I'm not even sure it would be right to say that Anderson was prescient when he wrote here, in the mid-nineties, that "the central case against capitalism today is ecological crisis and social polarization," and the called-for response is a planned economy on a global scale. Surely plenty of people back then saw where our collective irresponsibility was leading us. But his predictions of, for example, increased migration out of the Global South and a corresponding militarism around the borders of the wealthier parts of the world seem awfully close to what we've started to see in the last 15 years.

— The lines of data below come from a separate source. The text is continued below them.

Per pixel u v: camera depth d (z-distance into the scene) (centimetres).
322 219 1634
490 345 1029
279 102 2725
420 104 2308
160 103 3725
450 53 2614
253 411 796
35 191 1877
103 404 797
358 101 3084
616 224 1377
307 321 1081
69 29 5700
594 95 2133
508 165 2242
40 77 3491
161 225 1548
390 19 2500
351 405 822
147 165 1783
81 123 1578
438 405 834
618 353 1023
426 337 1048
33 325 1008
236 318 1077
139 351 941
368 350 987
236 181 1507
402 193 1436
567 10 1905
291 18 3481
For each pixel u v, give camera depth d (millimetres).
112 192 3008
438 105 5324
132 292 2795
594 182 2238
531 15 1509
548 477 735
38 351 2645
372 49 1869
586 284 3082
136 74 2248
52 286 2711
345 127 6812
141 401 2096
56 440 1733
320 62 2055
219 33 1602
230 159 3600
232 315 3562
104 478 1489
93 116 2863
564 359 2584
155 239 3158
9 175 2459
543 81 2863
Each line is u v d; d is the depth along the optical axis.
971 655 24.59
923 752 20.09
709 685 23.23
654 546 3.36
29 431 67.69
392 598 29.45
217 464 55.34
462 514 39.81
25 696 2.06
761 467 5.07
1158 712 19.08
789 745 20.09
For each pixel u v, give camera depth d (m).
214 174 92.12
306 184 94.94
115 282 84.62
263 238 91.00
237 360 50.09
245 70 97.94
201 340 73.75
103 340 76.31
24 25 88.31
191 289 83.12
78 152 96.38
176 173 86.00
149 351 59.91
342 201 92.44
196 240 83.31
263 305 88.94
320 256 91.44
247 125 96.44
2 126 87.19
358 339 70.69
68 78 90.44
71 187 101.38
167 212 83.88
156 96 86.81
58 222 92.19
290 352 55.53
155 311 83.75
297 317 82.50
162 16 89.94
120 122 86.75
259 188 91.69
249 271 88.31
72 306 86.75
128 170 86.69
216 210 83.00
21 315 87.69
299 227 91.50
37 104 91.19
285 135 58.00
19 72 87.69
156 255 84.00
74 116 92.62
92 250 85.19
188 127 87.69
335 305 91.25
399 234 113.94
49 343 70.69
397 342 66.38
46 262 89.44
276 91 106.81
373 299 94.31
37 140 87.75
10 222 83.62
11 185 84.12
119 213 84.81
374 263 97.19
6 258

At the very end, Anderson gives us a sketch of four possible futures for the socialist movement — "oblivion, transvaluation, mutation, redemption" or "Jesuit, Leveller, Jacobin, Liberal" in a different deck. A hint of vigor in the labor movement of the last few years — more in service and logistics than production, perhaps — and the rhetoric of the Green New Deal suggests that social-democratic politics have a toehold in the U.S., at least. BLM-related protests are their own phenomenon, capturing popular sentiment but with little, or ineffective, organizational infrastructure to show for it. In some sense, all of Anderson's possible futures still seem like live possibilities.

Internationally and domestically, though, continued backsliding almost seems more likely than anything else (Trumpism, Bolsonaro, despite his recent defeat, Putin), and it would be useful to remember Anderson's warning elsewhere in the book: "If a parliamentary road to socialism has yet to be seen, Italian and German experience between the wars is a reminder that there is a parliamentary road to fascism."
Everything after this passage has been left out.